Security Forces Attack Dakota Pipeline Protesters with Dogs

  • One of the bitten protesters

    One of the bitten protesters | Photo: Facebook / OYATE Media Network

Published 3 September 2016
Opinion

The day before, activists at Red Warrior Camp stopped construction by tying themselves to heavy machinery.

Private security forces attacked anti-Dakota pipeline activists on Saturday with dogs and pepper spray during a nonviolent action, according to activists there, who said six people were bitten and 12 maced.

OPINION:
Tribal Dakota Pipeline Resistance the Start of Something Bigger

Activists with the Red Warrior Camp, who led the protest, have been organizing direct actions for a month to halt the construction of the Dakota Access Pipeline, which crosses treaty-protected Native lands and which they fear will contaminate the drinking water of millions if it breaks.

The group of “water protectors” continued their action despite the dog bites and eventually managed to stop construction for the day, they wrote in a Facebook post. One horse was bitten, they added, and state patrol helicopters flew overhead, wrote reporter Ruth Hopkins.

“That kind of approach—with people who are protecting the land from being destroyed, approaching peacefully and unarmed, and met with that kind of violent force—is an indicator of how severely they impact those companies,” said one Red Warrior Camp member who goes by Alas Nocturnas to teleSUR. “When you mess with that money, to them, it is something worth attacking people for.”

The day before, two members of the camp chained themselves to heavy machinery, forcing the company to shut down work for the day.

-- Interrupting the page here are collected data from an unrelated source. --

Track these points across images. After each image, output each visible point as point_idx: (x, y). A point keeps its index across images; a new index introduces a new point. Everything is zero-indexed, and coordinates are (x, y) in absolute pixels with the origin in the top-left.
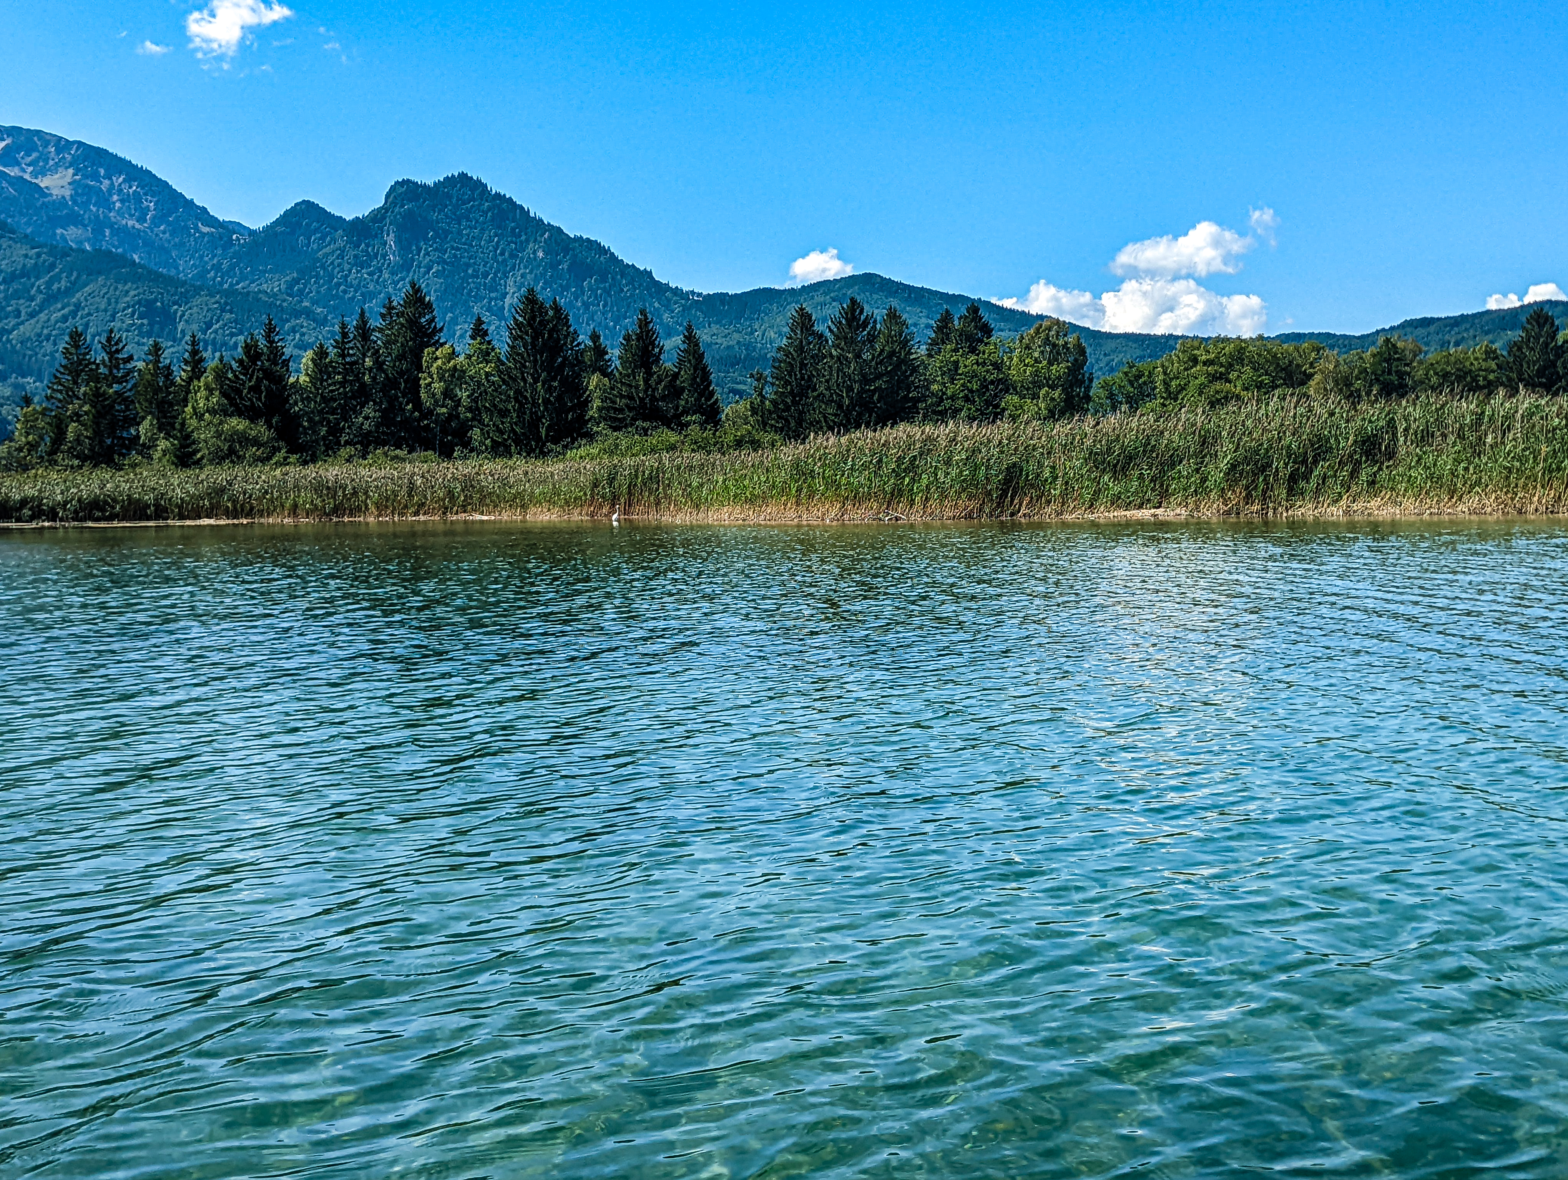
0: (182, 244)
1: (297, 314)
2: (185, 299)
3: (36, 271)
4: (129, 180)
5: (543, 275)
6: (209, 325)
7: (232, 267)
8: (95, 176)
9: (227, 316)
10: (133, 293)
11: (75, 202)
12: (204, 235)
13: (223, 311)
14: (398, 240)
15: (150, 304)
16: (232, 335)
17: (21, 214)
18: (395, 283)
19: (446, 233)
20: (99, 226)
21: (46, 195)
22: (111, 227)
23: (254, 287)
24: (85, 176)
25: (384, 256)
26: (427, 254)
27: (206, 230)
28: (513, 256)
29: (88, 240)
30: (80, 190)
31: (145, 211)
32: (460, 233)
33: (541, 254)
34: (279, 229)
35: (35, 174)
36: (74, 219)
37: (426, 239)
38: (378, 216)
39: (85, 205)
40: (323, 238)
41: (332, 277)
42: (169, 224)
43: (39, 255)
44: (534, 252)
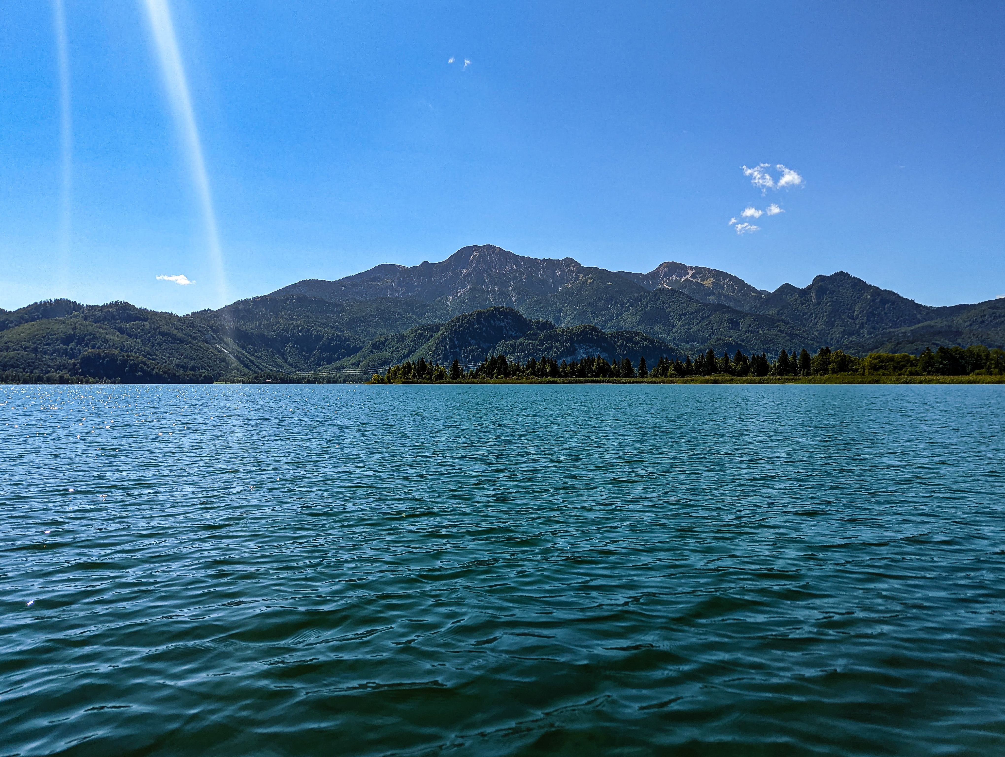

The U.N. Permanent Forum on Indigenous Issues wrote a statement on Thursday, two weeks after the Standing Rock Sioux Tribe made an urgent appeal for solidarity, to “call on the government of the United States to comply with the provisions recognized in the United Nations Declaration on the Rights of Indigenous Peoples and ensure the right of the Sioux to participate in decision-making, considering that the construction of this pipeline will affect their rights, lives and territory.”